Happy and hardcore: clubbing at the turn of the Millennium

The highs, highs and, er, highs of British nightlife have been immortalised with a new book of rave veteran Matthew Smith’s ​’00s photography. Step inside, and leave your coats at the door.

The turn of the millennium ushered a pivotal, transitional period in dance music. But at the time, nobody could have predicted the changes that were to come in the second half of the 00s: YouTube, social media, smartphones – all of which would alter the culture of British nightlife in unprecedented ways. From 2000 – 2005, clubbers were wide-eyed, blissfully unaware that soon their sweat-soaked dancefloors would never be the same again.

The full-blown hedonism of the era has been documented in Full On, No-Stop, All Over. The book by Trip Publishing collects the photography of Matthew Smith, whose electrifying snapshots of clubbers appeared in THE FACE, Sleazenation and MixMag at the tail-end of the 90s and into the 00s.

Having dedicated many years to setting up and running free parties in the West Country in the 90s, Full On… captures the period when Smith moved to Bristol for a second time, lured by the city’s booming nightlife scene. At that point, raves were crawling back inside, away from the open air spaces of sound systems and police crackdowns.

In the wake of criminalisation, our nighttime and festival industries had become a massive success,” he writes in the book. Clubs were now Super… By the turn of the millennium, the music had evolved into genres, subcultures and styles that promoters were eager to market and people were eager to identify with.” At this point, Smith writes that subgenres were trailing off into their own: hard house, tech house, happy hardcore, trance, donk, 2 step, dubstep, UKG, grime, gabber, and so on.
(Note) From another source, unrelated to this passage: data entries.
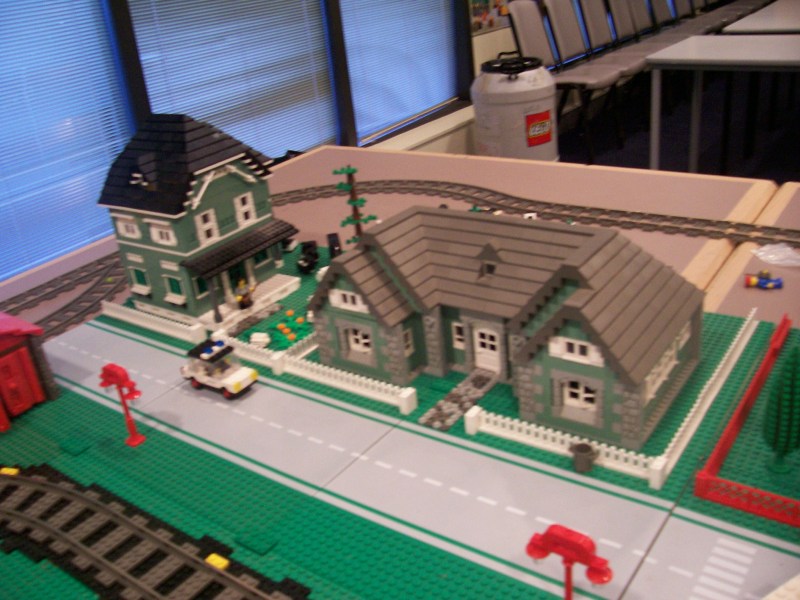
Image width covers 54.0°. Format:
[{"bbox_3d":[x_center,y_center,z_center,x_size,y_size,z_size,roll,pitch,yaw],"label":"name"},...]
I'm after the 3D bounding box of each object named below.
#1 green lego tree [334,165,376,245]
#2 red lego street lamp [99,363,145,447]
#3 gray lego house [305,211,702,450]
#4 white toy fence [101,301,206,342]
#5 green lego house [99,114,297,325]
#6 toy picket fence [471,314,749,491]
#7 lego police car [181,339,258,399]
[{"bbox_3d":[-0.058,-0.107,1.045,0.053,0.152,0.053,12,31,35],"label":"green lego tree"},{"bbox_3d":[-0.260,0.098,0.742,0.066,0.084,0.017,12,31,35],"label":"red lego street lamp"},{"bbox_3d":[0.098,-0.003,0.794,0.362,0.144,0.177,12,31,35],"label":"gray lego house"},{"bbox_3d":[-0.316,0.023,0.990,0.199,0.021,0.014,12,31,35],"label":"white toy fence"},{"bbox_3d":[-0.261,-0.119,1.019,0.202,0.240,0.166,12,31,35],"label":"green lego house"},{"bbox_3d":[0.222,0.062,0.770,0.175,0.021,0.314,12,31,35],"label":"toy picket fence"},{"bbox_3d":[-0.194,0.070,0.831,0.083,0.045,0.034,12,31,35],"label":"lego police car"}]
It was still rave, at the end of the day,” Smith says. The spirit was still alive and kicking in the people who chose to get fucked up and go dancing together at every possible opportunity.”

While captured some 20 years ago, the photos feel modern. The hedonism of the technicoloured dancefloors – a shirtless bloke coming up, feet stomping, wide eyes – is what we’re striving for come 21st June: euphoria brought on by the drop of a tune, a snog or, er, a pill.

There is something tenderly intrusive about the camera’s gaze here,” writes music journalist Simon Reynolds in the book’s intro. This roving eye takes in with equanimity the supercool stylist, the nutty mentalist, and the abjectly out-of-it. In the public but intimate setting of the rave, private fantasies that can’t be expressed within the strictures of routine existence are enacted.”

And, like all great parties, we see people both losing themselves and finding themselves, building a collective dreamworld under the cover of night.”